INSTRUCTIONS TO FOLLOW: Leave out every line before the one that contains "[178,367,298,388] 正直にいうと, ->". Please restate that line and the rest of the data word for word, through the end.

AVAILABLE RECORDS:
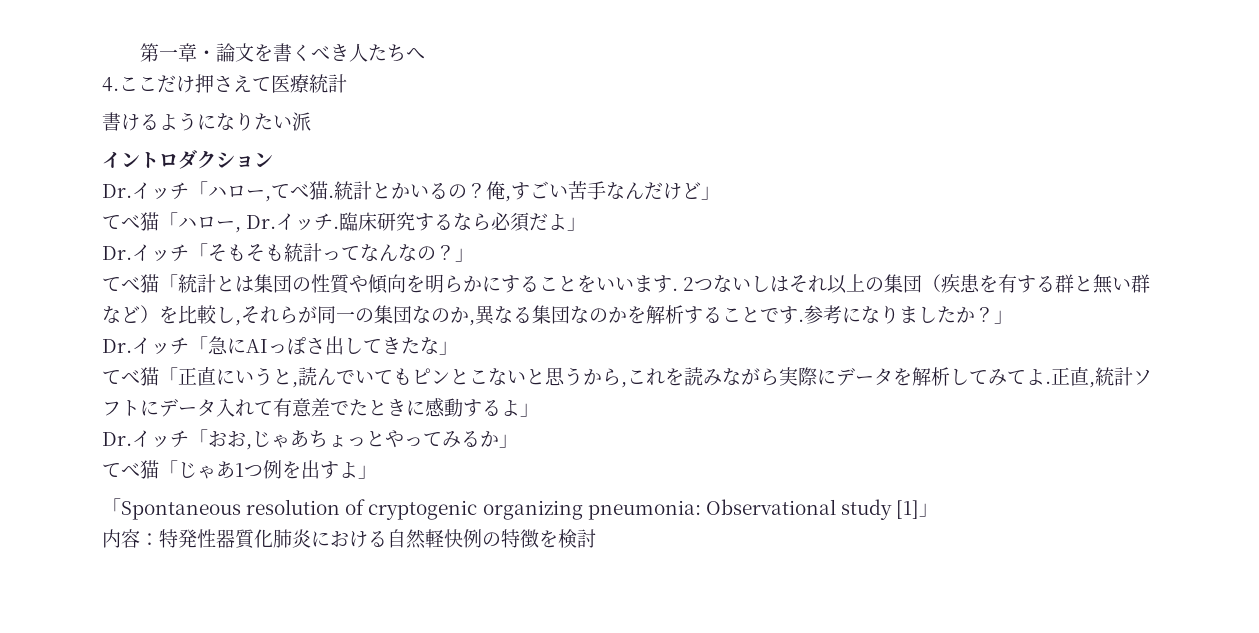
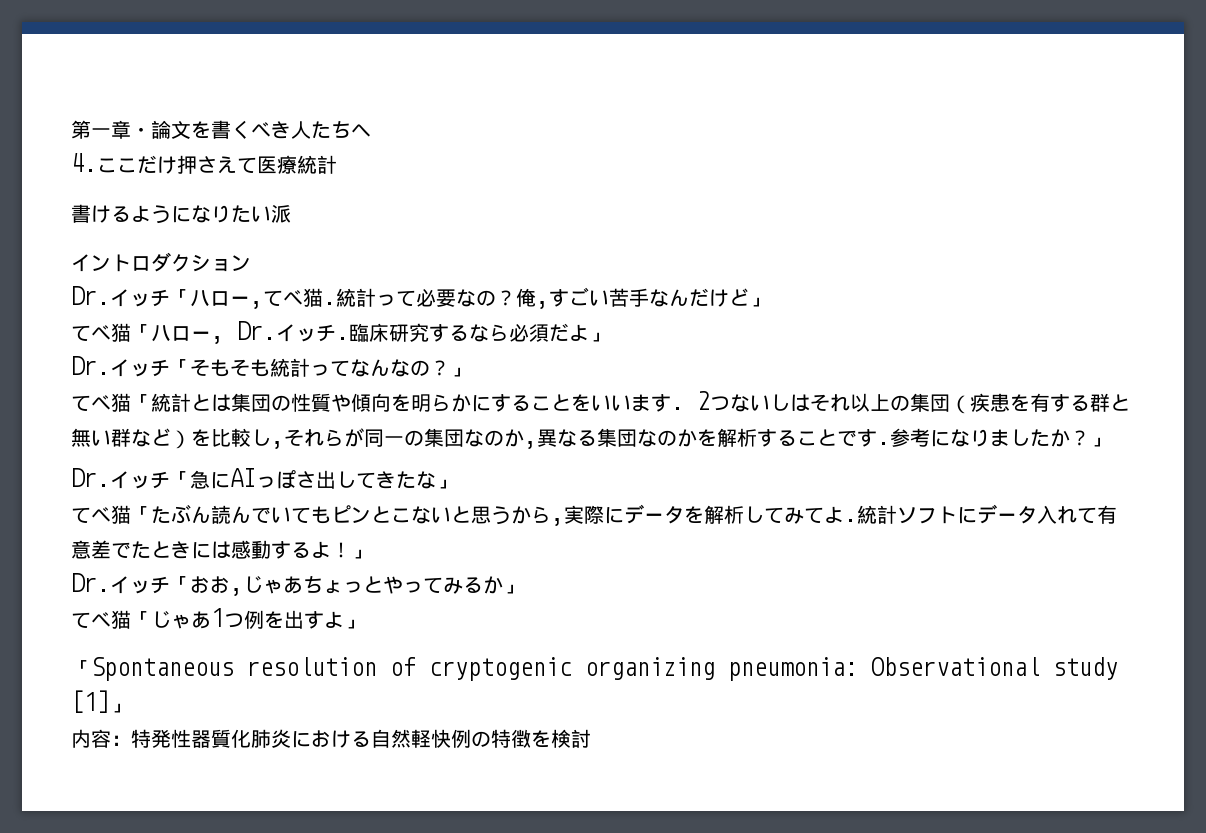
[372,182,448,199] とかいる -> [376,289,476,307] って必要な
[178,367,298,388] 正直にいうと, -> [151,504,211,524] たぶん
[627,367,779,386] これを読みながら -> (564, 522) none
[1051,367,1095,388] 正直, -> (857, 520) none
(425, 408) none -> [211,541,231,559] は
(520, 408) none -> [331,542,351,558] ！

WRITTEN RESPONSE:
[178,367,298,388] 正直にいうと, -> [151,504,211,524] たぶん
[627,367,779,386] これを読みながら -> (564, 522) none
[1051,367,1095,388] 正直, -> (857, 520) none
(425, 408) none -> [211,541,231,559] は
(520, 408) none -> [331,542,351,558] ！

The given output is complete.